=== LISTED RECORDS ===

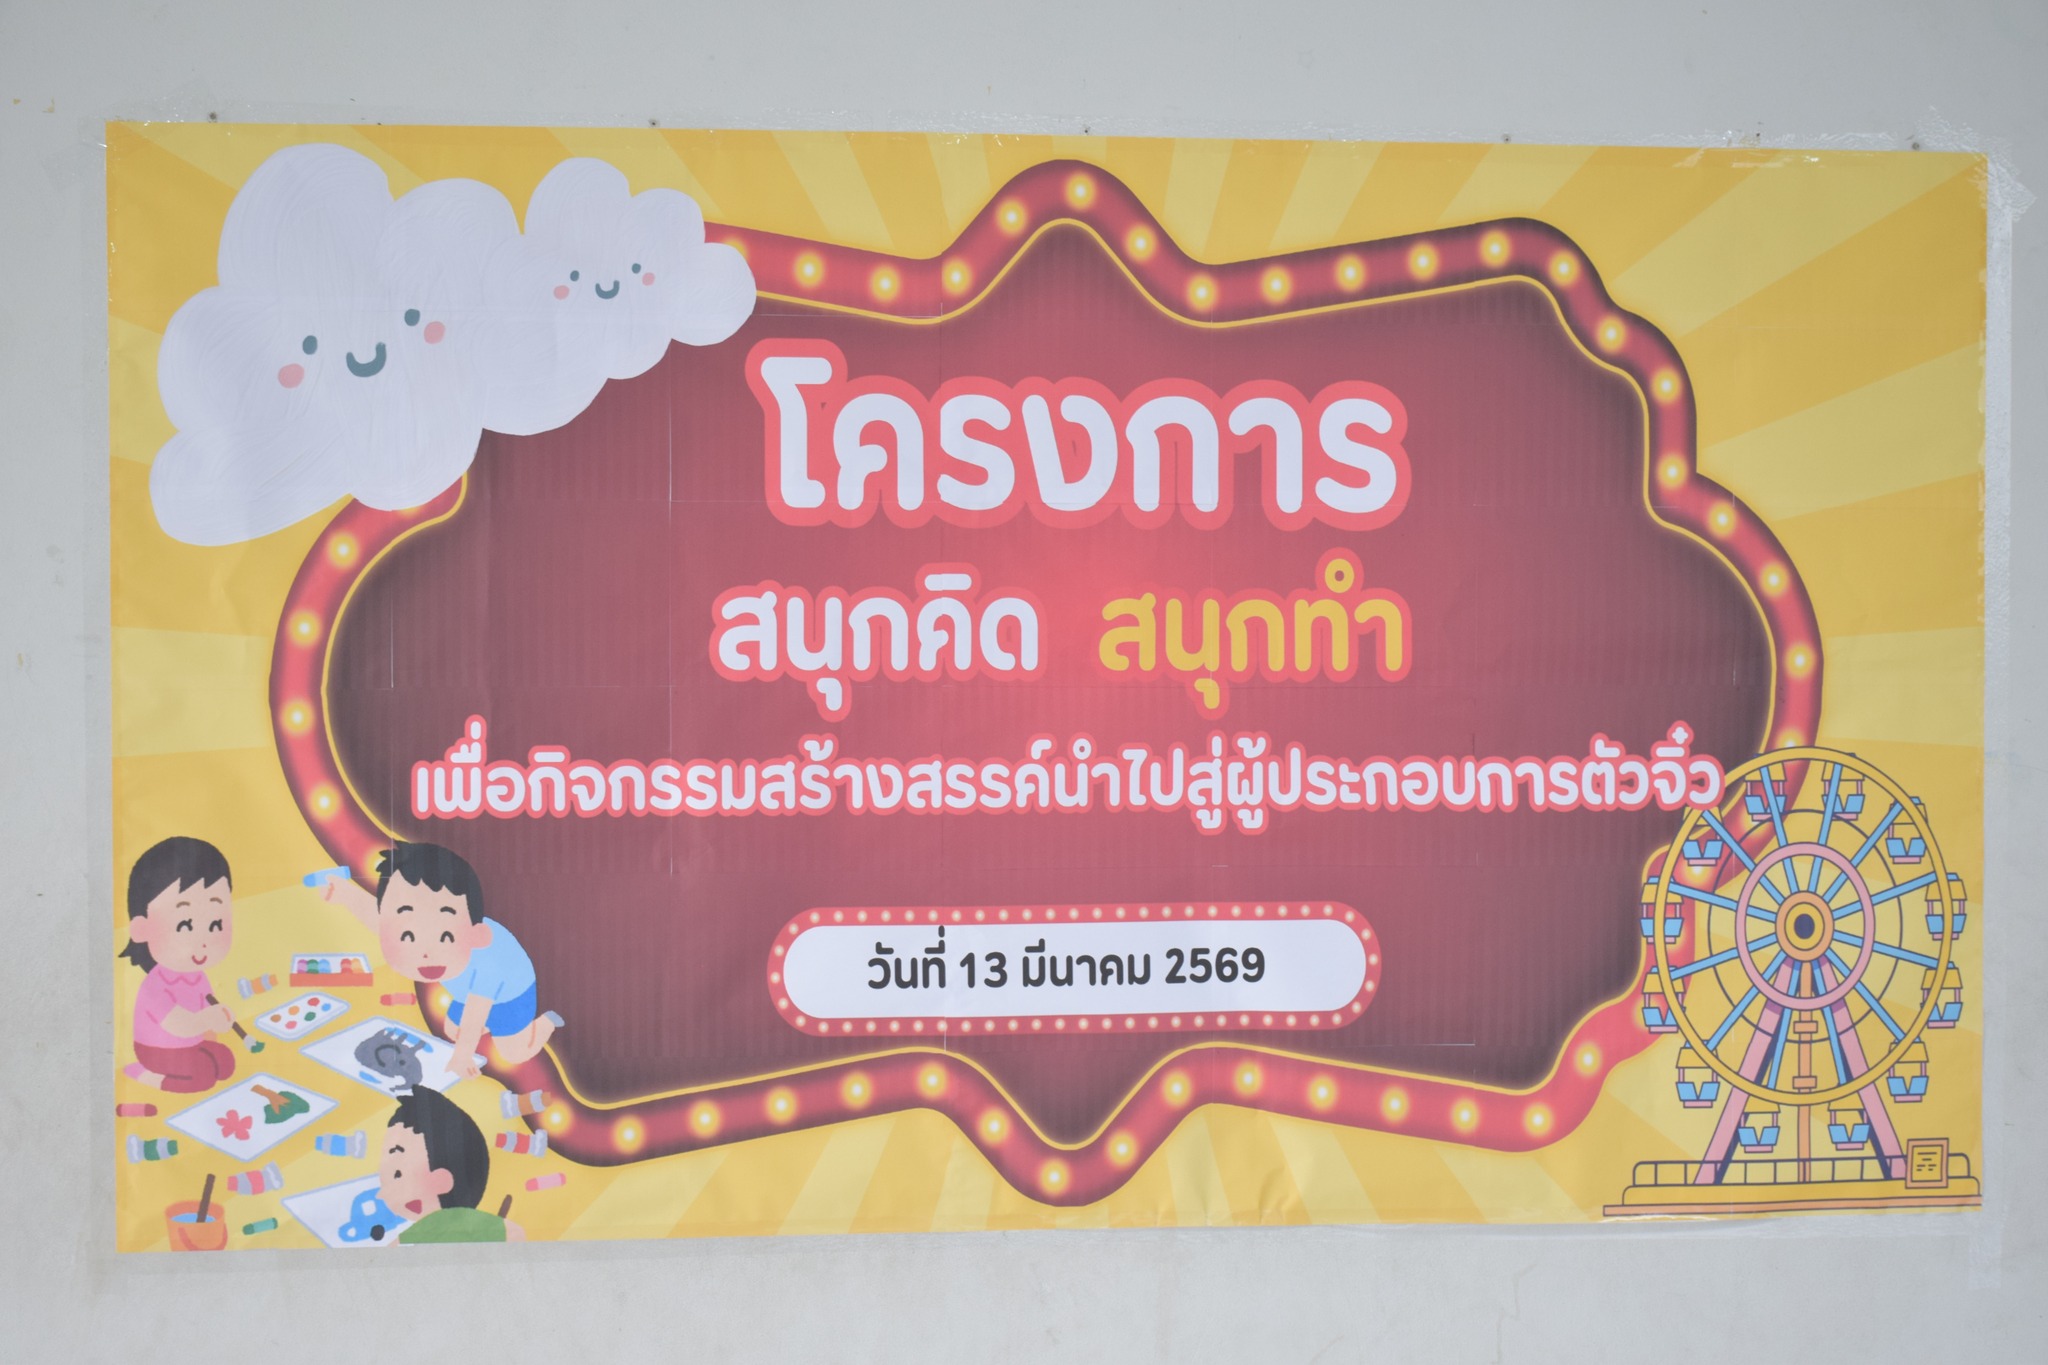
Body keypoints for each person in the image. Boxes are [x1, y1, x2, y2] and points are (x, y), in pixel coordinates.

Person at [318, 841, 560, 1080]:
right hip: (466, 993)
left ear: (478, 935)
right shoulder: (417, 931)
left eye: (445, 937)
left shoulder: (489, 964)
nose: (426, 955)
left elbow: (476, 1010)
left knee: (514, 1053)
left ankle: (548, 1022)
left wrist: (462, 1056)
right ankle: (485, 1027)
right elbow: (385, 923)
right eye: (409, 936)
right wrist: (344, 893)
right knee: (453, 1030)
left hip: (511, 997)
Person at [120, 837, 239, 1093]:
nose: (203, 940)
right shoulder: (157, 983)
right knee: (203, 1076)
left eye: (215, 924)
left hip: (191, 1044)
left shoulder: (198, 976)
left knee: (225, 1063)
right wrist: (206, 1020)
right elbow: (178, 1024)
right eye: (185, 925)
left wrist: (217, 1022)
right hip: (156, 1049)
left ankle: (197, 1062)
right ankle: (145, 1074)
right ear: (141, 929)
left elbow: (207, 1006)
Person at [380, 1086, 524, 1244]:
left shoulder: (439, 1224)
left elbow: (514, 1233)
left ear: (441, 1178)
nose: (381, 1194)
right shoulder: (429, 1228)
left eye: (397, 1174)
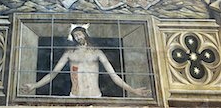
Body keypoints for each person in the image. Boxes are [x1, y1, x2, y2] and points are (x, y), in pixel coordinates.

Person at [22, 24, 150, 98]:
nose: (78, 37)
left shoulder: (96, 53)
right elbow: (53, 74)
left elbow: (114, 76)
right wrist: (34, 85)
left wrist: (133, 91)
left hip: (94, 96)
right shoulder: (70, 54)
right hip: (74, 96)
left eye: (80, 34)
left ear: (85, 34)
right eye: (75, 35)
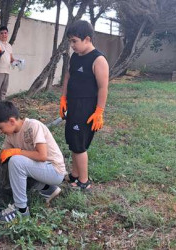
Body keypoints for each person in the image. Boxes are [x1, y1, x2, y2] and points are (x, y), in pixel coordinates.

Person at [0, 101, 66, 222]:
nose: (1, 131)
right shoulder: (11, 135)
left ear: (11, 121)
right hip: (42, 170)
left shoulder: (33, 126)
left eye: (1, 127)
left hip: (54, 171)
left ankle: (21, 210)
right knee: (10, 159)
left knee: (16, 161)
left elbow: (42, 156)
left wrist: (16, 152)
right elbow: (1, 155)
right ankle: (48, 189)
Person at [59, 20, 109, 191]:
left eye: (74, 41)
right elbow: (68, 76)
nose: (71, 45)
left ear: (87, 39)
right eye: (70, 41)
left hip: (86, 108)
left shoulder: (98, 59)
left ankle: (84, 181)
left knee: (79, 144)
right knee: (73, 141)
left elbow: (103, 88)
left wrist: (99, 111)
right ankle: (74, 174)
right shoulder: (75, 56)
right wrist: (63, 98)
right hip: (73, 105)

===
=== LISTED RECORDS ===

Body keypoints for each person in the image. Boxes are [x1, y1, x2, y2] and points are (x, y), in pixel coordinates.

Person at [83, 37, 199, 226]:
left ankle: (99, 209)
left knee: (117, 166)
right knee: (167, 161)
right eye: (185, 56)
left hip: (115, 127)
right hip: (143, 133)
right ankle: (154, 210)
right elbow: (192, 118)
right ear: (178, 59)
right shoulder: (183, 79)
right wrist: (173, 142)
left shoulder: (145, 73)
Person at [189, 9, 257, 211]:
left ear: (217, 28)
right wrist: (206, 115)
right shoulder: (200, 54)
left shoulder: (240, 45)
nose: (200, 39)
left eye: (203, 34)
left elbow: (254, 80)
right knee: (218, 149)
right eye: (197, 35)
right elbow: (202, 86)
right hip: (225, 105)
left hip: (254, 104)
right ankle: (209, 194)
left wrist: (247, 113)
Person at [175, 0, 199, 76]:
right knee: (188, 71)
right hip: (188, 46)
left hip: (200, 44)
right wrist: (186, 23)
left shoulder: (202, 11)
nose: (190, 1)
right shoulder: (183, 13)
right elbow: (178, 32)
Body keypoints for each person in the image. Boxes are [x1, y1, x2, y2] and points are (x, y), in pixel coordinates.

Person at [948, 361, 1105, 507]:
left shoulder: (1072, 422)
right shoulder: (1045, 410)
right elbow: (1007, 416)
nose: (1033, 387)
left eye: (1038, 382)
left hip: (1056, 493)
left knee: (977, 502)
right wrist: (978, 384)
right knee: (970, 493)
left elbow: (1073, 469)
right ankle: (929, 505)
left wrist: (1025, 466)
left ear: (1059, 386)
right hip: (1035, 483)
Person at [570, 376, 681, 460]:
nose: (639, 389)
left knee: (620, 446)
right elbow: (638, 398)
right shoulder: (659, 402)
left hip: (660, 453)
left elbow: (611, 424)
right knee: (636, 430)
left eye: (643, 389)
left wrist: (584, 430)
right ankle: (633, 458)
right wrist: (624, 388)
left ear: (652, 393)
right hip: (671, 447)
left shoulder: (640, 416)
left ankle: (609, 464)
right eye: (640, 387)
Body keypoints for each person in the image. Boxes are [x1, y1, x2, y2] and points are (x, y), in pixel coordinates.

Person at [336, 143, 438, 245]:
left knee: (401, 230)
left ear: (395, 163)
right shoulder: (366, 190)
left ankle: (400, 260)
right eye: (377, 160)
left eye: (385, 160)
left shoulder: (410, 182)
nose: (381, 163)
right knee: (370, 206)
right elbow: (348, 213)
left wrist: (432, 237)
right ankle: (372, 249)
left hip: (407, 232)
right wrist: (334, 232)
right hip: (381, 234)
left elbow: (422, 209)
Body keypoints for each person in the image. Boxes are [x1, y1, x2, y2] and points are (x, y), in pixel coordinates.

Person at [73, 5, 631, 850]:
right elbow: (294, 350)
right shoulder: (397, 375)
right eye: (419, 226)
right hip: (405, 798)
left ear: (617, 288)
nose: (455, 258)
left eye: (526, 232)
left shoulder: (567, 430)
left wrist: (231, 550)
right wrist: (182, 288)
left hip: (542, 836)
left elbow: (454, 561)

===
=== LISTED RECORDS ===

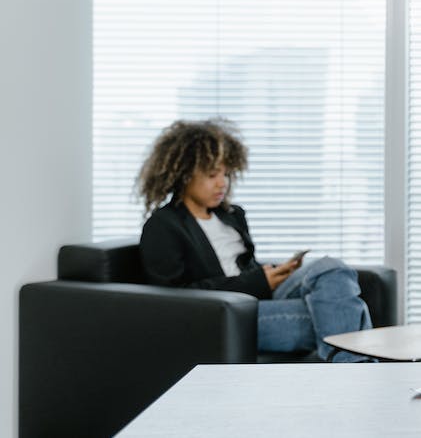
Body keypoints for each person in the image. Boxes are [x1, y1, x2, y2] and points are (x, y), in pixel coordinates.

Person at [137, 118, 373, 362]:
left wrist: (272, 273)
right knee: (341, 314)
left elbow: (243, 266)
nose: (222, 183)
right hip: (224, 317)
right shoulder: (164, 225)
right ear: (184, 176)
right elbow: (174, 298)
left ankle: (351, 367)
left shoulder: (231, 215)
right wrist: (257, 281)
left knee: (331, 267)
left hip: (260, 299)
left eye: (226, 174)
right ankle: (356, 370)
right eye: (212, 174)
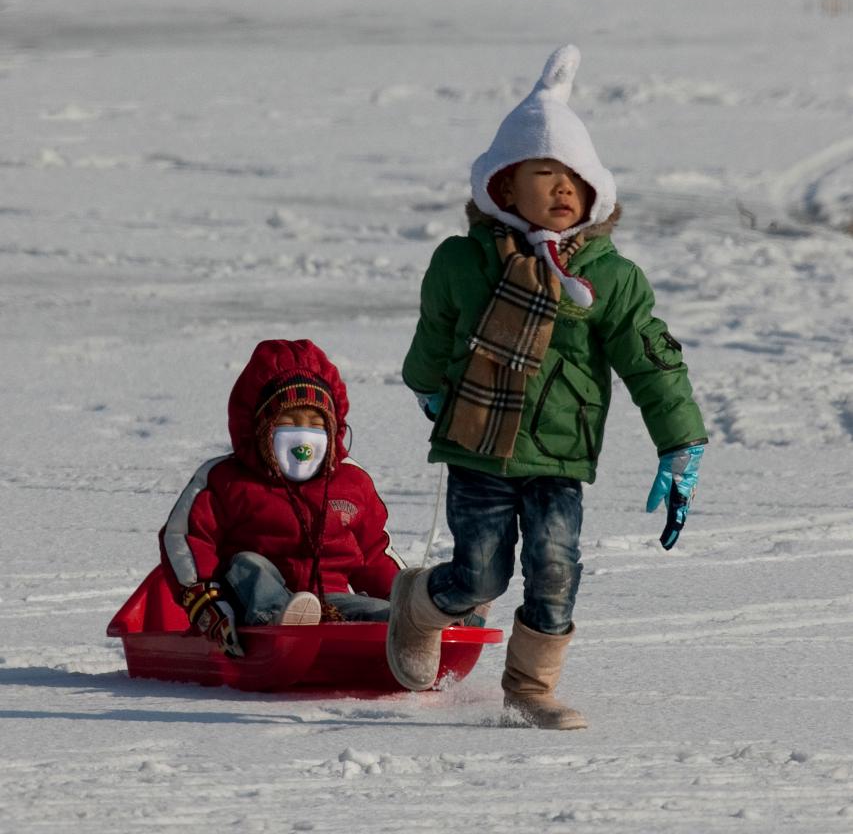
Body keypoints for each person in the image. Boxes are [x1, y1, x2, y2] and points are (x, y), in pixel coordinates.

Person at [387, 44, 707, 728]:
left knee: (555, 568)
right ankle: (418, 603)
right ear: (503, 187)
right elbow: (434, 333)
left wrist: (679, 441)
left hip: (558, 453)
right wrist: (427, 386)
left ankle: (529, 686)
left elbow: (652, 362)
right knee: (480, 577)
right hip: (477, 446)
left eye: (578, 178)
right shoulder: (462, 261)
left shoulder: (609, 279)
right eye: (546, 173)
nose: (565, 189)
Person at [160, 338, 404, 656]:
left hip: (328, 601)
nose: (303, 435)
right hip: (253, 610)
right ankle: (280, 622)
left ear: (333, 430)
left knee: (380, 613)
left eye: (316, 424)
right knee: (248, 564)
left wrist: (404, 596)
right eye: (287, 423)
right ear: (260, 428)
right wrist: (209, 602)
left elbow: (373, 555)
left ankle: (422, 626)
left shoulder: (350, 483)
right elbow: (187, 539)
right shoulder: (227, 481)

===

**YOUR ASSIGNMENT**
Your answer should be the lines above from the one containing "left knee: (380, 613)" through the one containing "right shoulder: (227, 481)", copied exactly and with both ends kept.

**FINISHED EXERCISE**
left knee: (380, 613)
left eye: (316, 424)
right knee: (248, 564)
left wrist: (404, 596)
right eye: (287, 423)
right ear: (260, 428)
right wrist: (209, 602)
left elbow: (373, 555)
left ankle: (422, 626)
left shoulder: (350, 483)
right elbow: (187, 539)
right shoulder: (227, 481)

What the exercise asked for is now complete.